Nonostante le molte astensioni si è avuto un complesso vistoso di soggetti di classe.
Nei bovini due erano le razze che si contendevano il campo: la razza bruna alpina e l'olandese colla sua derivata americana: carnation.
Per la prima volta l'on. Giannino Ferrari presentava prodotti sceltissimi di grande produzione.
Per la seconda si notavano prodotti importati e derivati del Dott. Ferruccio Gosi, di Giuseppe Cervi, di Tancredi Guarneri ecc tutti con soggetti di primissimo ordine.
Nei cavalli si presentavano esclusivamente esemplari di razza belga, con stalloni di prima riproduzione interna, con stalloni importati, con fattrici di nostra produzione ed importate.
Tornano fra gli espositori i nomi dei Galli, i primi che impresero in grande stile l'allevamento di questa razza, del comm. Giannino Soldi di S. Daniele e poi ancora Cervi di Casalbuttano, l'Ing.
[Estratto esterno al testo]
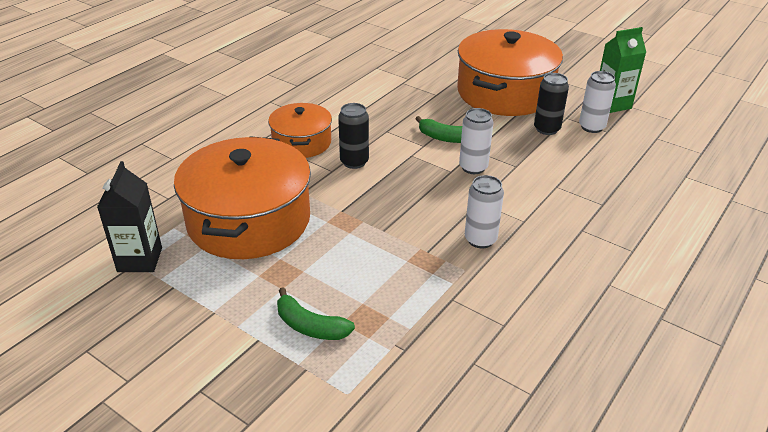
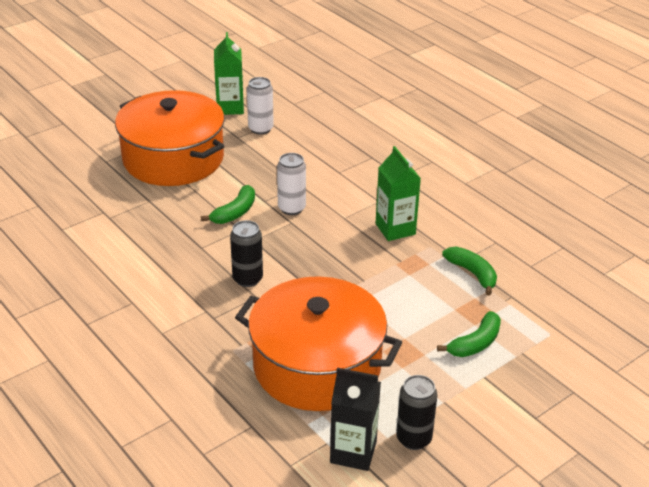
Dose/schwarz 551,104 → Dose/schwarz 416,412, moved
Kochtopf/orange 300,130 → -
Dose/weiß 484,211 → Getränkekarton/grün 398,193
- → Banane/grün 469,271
Morelli, gli Arduini di Mantova ecc.
A qualcuno potrà sembrare che basta avere un buon portafoglio per avere soggetti il cui prezzo ormai raggiunge cifre iperboliche: ma quando si vede che ogni agricoltore tende ad un proprio tipo e sottopone e sottopone in queste mostre al giudizio dei tecnici il risultato dei propri sforzi si deve concludere che il nostro patrimonio zootecnico si va sicuramente migliorando.
Cognizioni tecniche e commerciali saranno sempre necessarie per i direttori di aziende agrarie qualunque sia il sistema economico.
Perciò quando si vedono manifestazioni i questo genere ci si deve congratulare anche con i singoli che hanno raggiunto miglioramenti sicuri.
Certo meglio aver speso molti milioni in questa direzione che non scialacquarli ostensibilmente ostensibilmente in quelle manifestazioni di lusso avutesi ultimamente nelle stazioni di cura, con biasimo di tutta la stampa onesta, di tutti i partiti.
Agli agricoltori radunati, parlò l'alto commissario per l'alimentazione, prof. Ronchi, incitando però gli agricoltori a ricordarsi anche essere necessario provvedere all'intensificazione della produzione granaria.
Sappiamo che è intenzione delle organizzazioni agrarie stabilire vistosi premi per chi riuscirà a mantenere i maggiori rendimenti in grano per l'anno prossimo.
Anche questa sarà opera nella quale gli agricoltori potranno dimostrare di saper portare un'utilità generale, tanto più se si ricorderanno che per ottenere i migliori risultati dovranno far in modo che anche i loro collaboratori contadini possono essere incitati ad esplicare volontariamente ogni sforzo per avere le più alte produzioni.